Now there is a lady (Dr. Kellen) selling Jiaogulan (a herb) for it, but the research supporting its use is very slim (no horse or human studies), and I have a suspicion that the lady selling the herb is the same one who started the yahoo group for DSLD. I bought some for my mare, and was not impressed as it was extremely dusty and I really didn't see any difference.

It is related to Marfans syndrome and ehlers danlos syndrome in people. The only treatment in people is the drug Losartan which is experimental. Again no studies have been done using this drug on horses. I think it would be cost prohibitive ($100 a month?). I really wish they would to a clinical trial on it, as the disease is progressive and fatal in horses.

My 20 yr old mare was diagnosed a year ago with this. The original vet missed the diagnosis and said it was a minor suspensory sprain. Since I now know what to look for I can find DSLD everywhere. I'm assuming it is common and most people just don't recognize it. I know one saddlebred with it (age 17 who is hard to maintain weight and extremely lame). I pray my mare doesn't get that bad. Right now she is lame at trot/canter, but comfortable at the walk. I know one Paso who has it, but is still sound for the time being (15-18 yrs old) and goes riding every week.

The early onset cases usually are the worst. I think, like the human form, there are different types (6 types for people with Ehlers danlos). Again different types haven't been identified in horses, but some horses have a very early onset, and others don't have symptoms til their late teens/early 20's.

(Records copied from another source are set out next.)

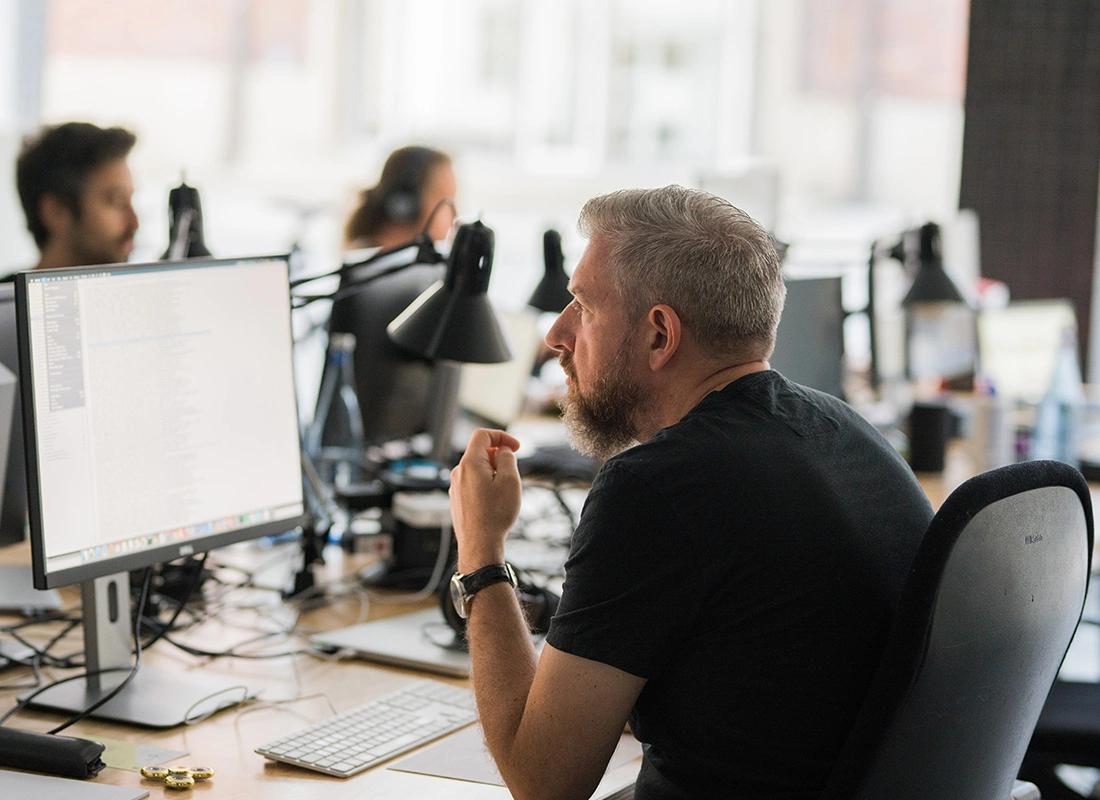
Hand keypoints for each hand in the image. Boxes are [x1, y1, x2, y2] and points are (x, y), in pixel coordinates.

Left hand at [450, 429, 521, 571]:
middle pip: (480, 452)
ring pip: (477, 469)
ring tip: (504, 492)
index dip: (501, 436)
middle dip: (499, 457)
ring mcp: (456, 487)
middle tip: (513, 473)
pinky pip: (473, 483)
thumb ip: (507, 458)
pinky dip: (486, 484)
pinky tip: (495, 503)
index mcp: (469, 463)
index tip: (516, 447)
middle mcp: (458, 473)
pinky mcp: (457, 500)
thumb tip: (503, 450)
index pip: (482, 435)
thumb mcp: (510, 480)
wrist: (480, 545)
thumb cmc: (495, 515)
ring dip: (493, 472)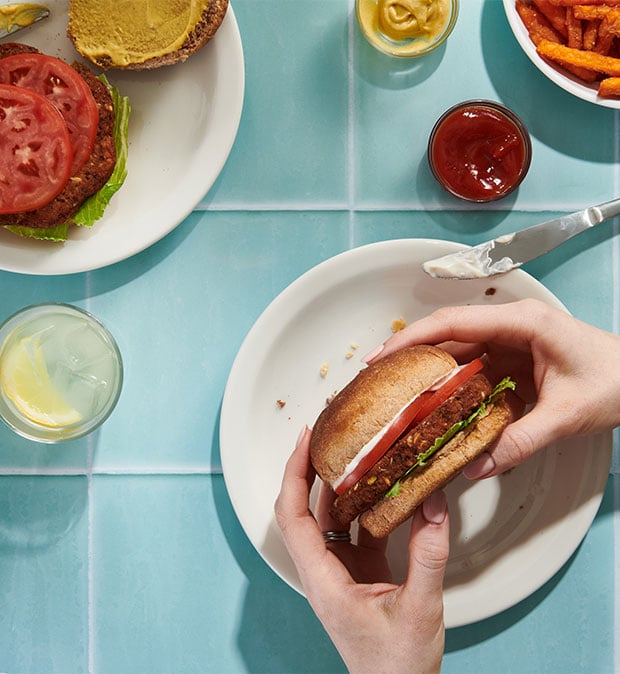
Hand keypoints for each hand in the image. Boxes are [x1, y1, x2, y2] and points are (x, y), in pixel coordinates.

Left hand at [275, 426, 448, 673]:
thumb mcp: (420, 608)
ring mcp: (340, 569)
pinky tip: (381, 484)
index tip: (303, 441)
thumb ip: (428, 555)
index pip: (293, 517)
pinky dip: (364, 502)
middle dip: (307, 468)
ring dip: (336, 483)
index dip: (293, 475)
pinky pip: (355, 527)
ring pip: (328, 516)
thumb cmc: (396, 667)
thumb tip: (434, 503)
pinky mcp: (359, 569)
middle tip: (323, 433)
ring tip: (352, 449)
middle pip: (302, 509)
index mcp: (324, 581)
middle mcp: (324, 571)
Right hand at [365, 298, 619, 477]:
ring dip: (428, 372)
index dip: (412, 339)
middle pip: (447, 336)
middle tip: (376, 380)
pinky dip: (451, 386)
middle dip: (410, 355)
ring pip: (457, 353)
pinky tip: (433, 405)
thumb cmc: (616, 381)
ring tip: (395, 395)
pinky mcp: (513, 359)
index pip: (454, 323)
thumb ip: (520, 442)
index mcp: (522, 323)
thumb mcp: (566, 415)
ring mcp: (511, 342)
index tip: (382, 356)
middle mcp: (510, 327)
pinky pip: (474, 369)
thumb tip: (476, 466)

I wish they knew more. It seemed like something "triggered" my mare's symptoms. One day I came out and her left hind leg swelled way up, a few weeks later, her right leg tripled in size. She was just standing around in her small paddock on rest. That is when I suspected something was really wrong as it was both hinds. So far the swelling has gone way down but not away as there is thickening of the ligaments. She has not had any more major swellings like that first onset. Not yet anyway.

I don't know if you are working your horse or if she is lame, but I would stick to walk-trot, no tight circles, no jumps, no uneven ground, no deep sand. You want to avoid anything that will stress her suspensory ligaments, as if they get any tears in them, they will not heal properly. Just normal wear and tear, even just standing on rest will cause them to continue to fail. Mild, consistent (3x weekly) exercise is suggested as that can help strengthen the ligaments and muscle attachments but is not a cure.

It is just a question of how long you can maintain her and how fast the disease manifests. You could have several years together yet, or just a few months. There is no way of knowing.

Supplementing proper levels of zinc, and copper may help, as will avoiding too much iron. Some people have their horse's blood tested for excess iron, as iron overload may be related. (Again this hasn't been proven).

If you know her bloodlines you should post them, as it is probably genetic. The Yahoo DSLD group has a large listing of bloodlines that are affected.
     
    02-22-2013, 03:00 PM
  #10
Green Broke
DSLD is Degenerative Suspensory Ligament Desmitis.

The ligaments deteriorate and the fetlock drops and eventually the horse has to be put down. It appears to be genetically linked.